AlphaZero: Shedding new light on the grand games of chess, shogi and Go - dazhbog
https://www.youtube.com/watch?v=7L2sUGcOgh0
======
lawrenceyan
And to imagine that this all happened less than 2 years ago!

When we look back on history, I think it will be safe to say, that humanity is
at this very moment in time going through an inflection point that will make
previous Industrial Revolutions appear as if they were nothing more than tiny
blips in comparison, with companies like DeepMind pushing forward right at the
cutting edge of this frontier.

When DeepMind was originally absorbed into Alphabet, I was somewhat skeptical
at first, not understanding why they would choose to do so. But now in
retrospect, I realize this was probably one of the smartest choices they could
have ever made.
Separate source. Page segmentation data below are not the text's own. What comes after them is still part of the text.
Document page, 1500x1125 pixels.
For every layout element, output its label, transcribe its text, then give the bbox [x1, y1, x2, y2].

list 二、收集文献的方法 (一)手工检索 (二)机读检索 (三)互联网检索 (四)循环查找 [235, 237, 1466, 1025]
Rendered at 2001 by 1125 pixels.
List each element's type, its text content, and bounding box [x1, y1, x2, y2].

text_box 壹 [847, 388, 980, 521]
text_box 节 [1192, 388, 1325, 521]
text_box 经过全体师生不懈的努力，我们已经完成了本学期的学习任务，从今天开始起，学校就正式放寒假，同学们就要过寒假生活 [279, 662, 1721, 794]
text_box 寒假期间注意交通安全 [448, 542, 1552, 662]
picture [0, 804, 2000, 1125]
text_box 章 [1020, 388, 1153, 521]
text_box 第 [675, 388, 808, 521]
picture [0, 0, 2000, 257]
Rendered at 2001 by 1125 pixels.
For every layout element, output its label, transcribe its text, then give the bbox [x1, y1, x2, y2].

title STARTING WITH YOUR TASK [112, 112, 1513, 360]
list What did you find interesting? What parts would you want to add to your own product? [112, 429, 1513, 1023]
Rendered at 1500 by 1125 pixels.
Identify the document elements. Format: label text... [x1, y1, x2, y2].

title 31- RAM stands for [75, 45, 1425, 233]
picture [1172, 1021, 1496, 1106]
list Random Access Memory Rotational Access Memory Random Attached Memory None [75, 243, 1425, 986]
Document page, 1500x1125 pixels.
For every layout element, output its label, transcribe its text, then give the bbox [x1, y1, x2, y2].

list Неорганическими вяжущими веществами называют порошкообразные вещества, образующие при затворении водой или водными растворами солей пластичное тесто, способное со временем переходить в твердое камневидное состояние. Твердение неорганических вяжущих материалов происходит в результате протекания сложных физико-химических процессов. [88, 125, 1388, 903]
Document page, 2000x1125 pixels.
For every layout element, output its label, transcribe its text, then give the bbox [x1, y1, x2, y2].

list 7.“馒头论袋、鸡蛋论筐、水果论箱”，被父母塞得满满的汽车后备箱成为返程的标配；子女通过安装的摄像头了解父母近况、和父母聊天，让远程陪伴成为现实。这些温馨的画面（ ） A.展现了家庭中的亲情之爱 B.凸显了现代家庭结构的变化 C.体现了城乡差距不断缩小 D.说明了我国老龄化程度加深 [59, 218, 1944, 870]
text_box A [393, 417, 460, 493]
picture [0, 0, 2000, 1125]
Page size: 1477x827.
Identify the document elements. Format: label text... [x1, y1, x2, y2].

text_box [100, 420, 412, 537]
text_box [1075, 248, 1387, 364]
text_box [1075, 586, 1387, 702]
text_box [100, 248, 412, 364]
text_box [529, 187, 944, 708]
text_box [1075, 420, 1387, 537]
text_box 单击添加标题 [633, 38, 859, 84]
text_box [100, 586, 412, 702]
Not only did they gain effectively unlimited access to
Google's internal computing infrastructure/hardware which is de facto the best
in the world for machine learning, I can't think of anyone better suited or
more aligned to the goals of what DeepMind is trying to achieve than Larry or
Sergey. Because if there's anyone out there that really "gets it", it's Larry
and Sergey. Just look at how they turned Google into Alphabet as testament to
that vision [1].

[1] Google being a source of steady income, a stepping stone, with the real
future placed in their alpha bets, hence the name "Alpha-Bet".